■ Instructions to follow ■
Can you return the passage of the film archives program description below that falls between "Archives in the" and "reuse of archives.", inclusive, copied word for word?

--- Quoted passage ---

Archives in the Hands of Filmmakers
To coincide with the exceptional circumstances of hosting the annual congress of the International Federation of Film Archives (FIAF), we are offering a program highlighting the strengths of our collections and our mandate: animated film gems, world premiere commissioned works, newly restored features, documentaries devoted to heritage questions and the reuse of archives.
The Cinémathèque québécoise commissioned six artists (from both the experimental and animated film scenes) to create a short film using unselected Soviet films from a donation by collector François Lemai. Recomposing images, manipulating shots to remind us of their plastic value, producing a discourse that resonates with the approach of the artists invited... We invite you to discover the world premiere of these singular and powerful approaches.
“If I take Myriade as an example, I knew very early on that I wanted to create a work of portraiture, as cinema is 80-85% portraiture. This led me to look for recurring motifs around this theme. Wasn't it Carl Theodor Dreyer who said that cinema is the art of faces?”
– Serge Clément, interview in Spirale, Summer 2018

“Ushev recomposes and triturates with great aesthetic vigor and panache Eisenstein's The Old and the New, giving this title a new historical dimension, the Old becoming the USSR and the New Putin's Russia.”
– Guillaume Lafleur, Director Diffusion, Programming and Publications
Accompanied by a live musical performance by René Lussier and Robbie Kuster.

--- Record set ---

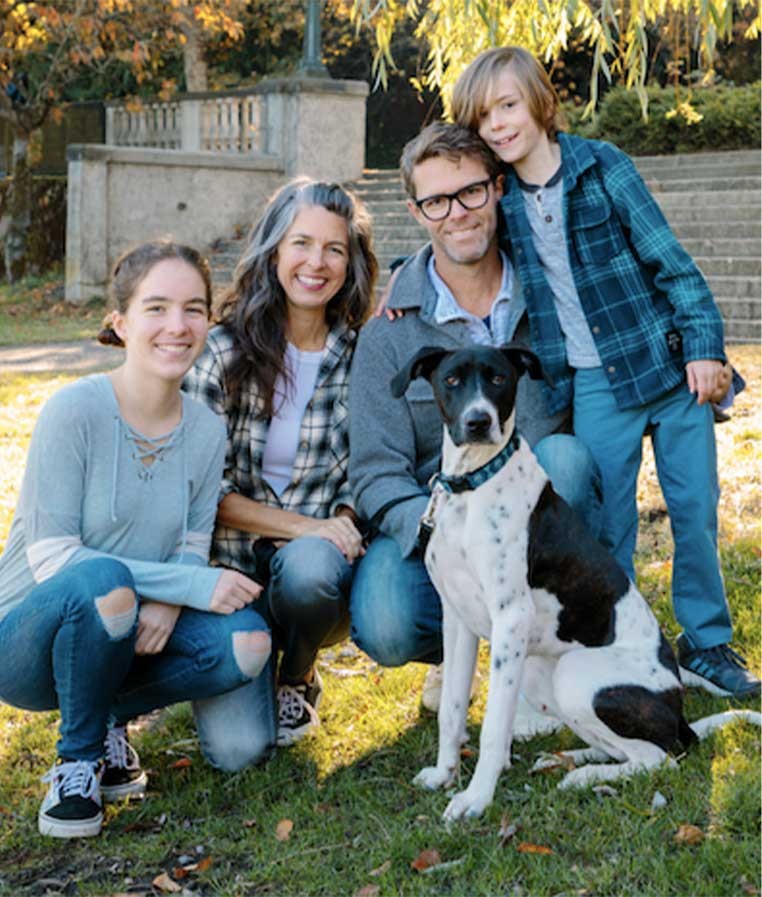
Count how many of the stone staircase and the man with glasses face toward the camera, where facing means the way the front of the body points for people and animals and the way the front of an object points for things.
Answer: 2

---
--- Record set ---

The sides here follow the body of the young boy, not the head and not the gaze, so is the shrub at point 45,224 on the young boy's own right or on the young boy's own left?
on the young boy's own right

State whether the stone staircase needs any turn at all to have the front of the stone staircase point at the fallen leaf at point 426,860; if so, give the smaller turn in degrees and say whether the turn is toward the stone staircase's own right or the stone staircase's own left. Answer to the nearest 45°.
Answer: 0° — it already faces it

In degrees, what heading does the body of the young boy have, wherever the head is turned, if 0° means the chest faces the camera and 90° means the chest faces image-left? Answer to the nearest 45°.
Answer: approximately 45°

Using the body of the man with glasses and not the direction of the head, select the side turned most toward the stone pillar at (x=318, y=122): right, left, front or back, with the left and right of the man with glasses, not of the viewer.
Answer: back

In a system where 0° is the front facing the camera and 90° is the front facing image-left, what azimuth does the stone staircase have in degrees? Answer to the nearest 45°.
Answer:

---
--- Record set ---

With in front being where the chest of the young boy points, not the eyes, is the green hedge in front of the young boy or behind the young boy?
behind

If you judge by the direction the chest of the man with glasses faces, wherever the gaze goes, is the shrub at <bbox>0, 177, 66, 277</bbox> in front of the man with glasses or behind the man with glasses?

---

■ Solution below ■
Archives in the Hands of Filmmakers
To coincide with the exceptional circumstances of hosting the annual congress of the International Federation of Film Archives (FIAF), we are offering a program highlighting the strengths of our collections and our mandate: animated film gems, world premiere commissioned works, newly restored features, documentaries devoted to heritage questions and the reuse of archives.